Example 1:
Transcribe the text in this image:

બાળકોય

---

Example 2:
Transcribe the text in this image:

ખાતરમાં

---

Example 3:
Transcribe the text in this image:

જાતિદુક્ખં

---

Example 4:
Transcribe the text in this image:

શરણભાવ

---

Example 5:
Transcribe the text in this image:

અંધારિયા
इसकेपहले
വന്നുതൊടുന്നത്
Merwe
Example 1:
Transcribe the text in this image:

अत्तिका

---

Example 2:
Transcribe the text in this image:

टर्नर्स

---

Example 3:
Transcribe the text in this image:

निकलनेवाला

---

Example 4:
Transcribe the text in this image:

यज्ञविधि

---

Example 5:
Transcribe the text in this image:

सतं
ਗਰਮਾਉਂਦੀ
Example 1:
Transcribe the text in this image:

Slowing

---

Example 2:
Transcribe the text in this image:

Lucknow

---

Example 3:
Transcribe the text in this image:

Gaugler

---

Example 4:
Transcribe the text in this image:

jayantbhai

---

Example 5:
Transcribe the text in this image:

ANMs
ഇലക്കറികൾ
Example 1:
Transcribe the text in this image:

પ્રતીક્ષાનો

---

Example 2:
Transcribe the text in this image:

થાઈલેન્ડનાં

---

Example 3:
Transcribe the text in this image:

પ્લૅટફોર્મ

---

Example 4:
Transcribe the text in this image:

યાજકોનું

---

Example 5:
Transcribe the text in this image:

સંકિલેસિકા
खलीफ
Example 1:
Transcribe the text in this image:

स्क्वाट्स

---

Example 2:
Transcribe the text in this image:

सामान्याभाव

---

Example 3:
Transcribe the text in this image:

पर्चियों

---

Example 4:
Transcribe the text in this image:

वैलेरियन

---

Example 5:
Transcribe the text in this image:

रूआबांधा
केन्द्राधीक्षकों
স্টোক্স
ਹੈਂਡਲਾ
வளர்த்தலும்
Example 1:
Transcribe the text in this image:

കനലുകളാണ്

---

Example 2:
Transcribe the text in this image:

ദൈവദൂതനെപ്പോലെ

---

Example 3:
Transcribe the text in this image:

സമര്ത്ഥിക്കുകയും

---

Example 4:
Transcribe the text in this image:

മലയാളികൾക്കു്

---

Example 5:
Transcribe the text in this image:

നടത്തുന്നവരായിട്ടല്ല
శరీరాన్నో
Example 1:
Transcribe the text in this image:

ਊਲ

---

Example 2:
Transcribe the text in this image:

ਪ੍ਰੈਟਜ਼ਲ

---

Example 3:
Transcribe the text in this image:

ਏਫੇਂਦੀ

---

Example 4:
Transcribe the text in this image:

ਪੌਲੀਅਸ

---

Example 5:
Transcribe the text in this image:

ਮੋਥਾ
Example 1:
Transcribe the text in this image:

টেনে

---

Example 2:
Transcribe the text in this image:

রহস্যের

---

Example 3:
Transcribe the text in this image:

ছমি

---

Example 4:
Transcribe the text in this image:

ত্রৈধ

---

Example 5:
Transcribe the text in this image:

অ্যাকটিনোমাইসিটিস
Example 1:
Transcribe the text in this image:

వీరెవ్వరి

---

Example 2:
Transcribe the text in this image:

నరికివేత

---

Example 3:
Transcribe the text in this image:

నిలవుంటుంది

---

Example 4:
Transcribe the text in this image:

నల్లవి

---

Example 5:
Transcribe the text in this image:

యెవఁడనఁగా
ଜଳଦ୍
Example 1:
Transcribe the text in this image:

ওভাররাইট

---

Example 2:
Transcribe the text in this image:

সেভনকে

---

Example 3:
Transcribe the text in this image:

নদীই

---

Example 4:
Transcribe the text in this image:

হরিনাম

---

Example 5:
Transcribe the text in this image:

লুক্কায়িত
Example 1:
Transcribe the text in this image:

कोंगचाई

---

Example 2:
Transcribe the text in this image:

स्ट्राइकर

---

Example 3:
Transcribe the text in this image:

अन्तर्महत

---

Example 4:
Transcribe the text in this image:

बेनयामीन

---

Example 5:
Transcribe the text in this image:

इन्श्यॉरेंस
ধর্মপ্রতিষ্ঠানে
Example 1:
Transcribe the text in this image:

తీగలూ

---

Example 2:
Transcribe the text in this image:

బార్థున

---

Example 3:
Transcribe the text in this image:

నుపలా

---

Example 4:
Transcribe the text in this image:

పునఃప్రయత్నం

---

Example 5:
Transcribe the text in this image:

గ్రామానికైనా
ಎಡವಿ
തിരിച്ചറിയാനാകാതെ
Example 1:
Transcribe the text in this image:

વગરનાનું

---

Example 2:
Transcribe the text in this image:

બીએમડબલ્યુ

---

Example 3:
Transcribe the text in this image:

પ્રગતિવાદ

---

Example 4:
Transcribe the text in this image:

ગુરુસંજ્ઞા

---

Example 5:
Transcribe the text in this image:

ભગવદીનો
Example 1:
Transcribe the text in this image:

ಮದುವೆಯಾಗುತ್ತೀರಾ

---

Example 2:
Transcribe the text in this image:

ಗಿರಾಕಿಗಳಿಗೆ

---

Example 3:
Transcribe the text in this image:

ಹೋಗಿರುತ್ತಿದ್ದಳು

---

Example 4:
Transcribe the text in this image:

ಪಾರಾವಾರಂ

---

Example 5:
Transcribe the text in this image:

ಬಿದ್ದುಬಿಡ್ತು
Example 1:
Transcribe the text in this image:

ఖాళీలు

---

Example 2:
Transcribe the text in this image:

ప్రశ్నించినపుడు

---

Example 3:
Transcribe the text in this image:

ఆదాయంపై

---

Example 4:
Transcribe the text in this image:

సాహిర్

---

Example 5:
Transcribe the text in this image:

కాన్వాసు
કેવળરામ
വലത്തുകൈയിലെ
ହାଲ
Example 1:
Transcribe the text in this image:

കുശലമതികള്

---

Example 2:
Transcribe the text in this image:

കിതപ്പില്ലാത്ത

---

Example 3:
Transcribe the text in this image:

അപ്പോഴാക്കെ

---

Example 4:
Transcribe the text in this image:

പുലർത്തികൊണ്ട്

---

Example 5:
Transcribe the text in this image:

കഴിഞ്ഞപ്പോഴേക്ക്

⁂

Render everything from the start of the items above down to and including the line that contains "सामान्याभाव" as a two-column CSV with the headers item_text and answer. Give one row per item, and put each value in a single quoted field with its line breaks turned into spaces.

item_text,answer
"Example 1: Transcribe the text in this image:","બાળકોય"
"--- Example 2: Transcribe the text in this image:","ખાતરમાં"
"--- Example 3: Transcribe the text in this image:","જાતિદુક્ખં"
"--- Example 4: Transcribe the text in this image:","શરણભાવ"
"--- Example 5: Transcribe the text in this image:","અંધારિયા इसकेपहले വന്നുതൊടുന്നത് Merwe"
"Example 1: Transcribe the text in this image:","अत्तिका"
"--- Example 2: Transcribe the text in this image:","टर्नर्स"
"--- Example 3: Transcribe the text in this image:","निकलनेवाला"
"--- Example 4: Transcribe the text in this image:","यज्ञविधि"
"--- Example 5: Transcribe the text in this image:","सतं ਗਰਮਾਉਂਦੀ"
"Example 1: Transcribe the text in this image:","Slowing"
"--- Example 2: Transcribe the text in this image:","Lucknow"
"--- Example 3: Transcribe the text in this image:","Gaugler"
"--- Example 4: Transcribe the text in this image:","jayantbhai"
"--- Example 5: Transcribe the text in this image:","ANMs ഇലക്കറികൾ"
"Example 1: Transcribe the text in this image:","પ્રતીક્ષાનો"
"--- Example 2: Transcribe the text in this image:","થાઈલેન્ડનાં"
"--- Example 3: Transcribe the text in this image:","પ્લૅટફોર્મ"
"--- Example 4: Transcribe the text in this image:","યાજકોનું"
"--- Example 5: Transcribe the text in this image:","સંકિલેસિકા खलीफ"
"Example 1: Transcribe the text in this image:","स्क्वाट्स"
"--- Example 2: Transcribe the text in this image:","सामान्याभाव"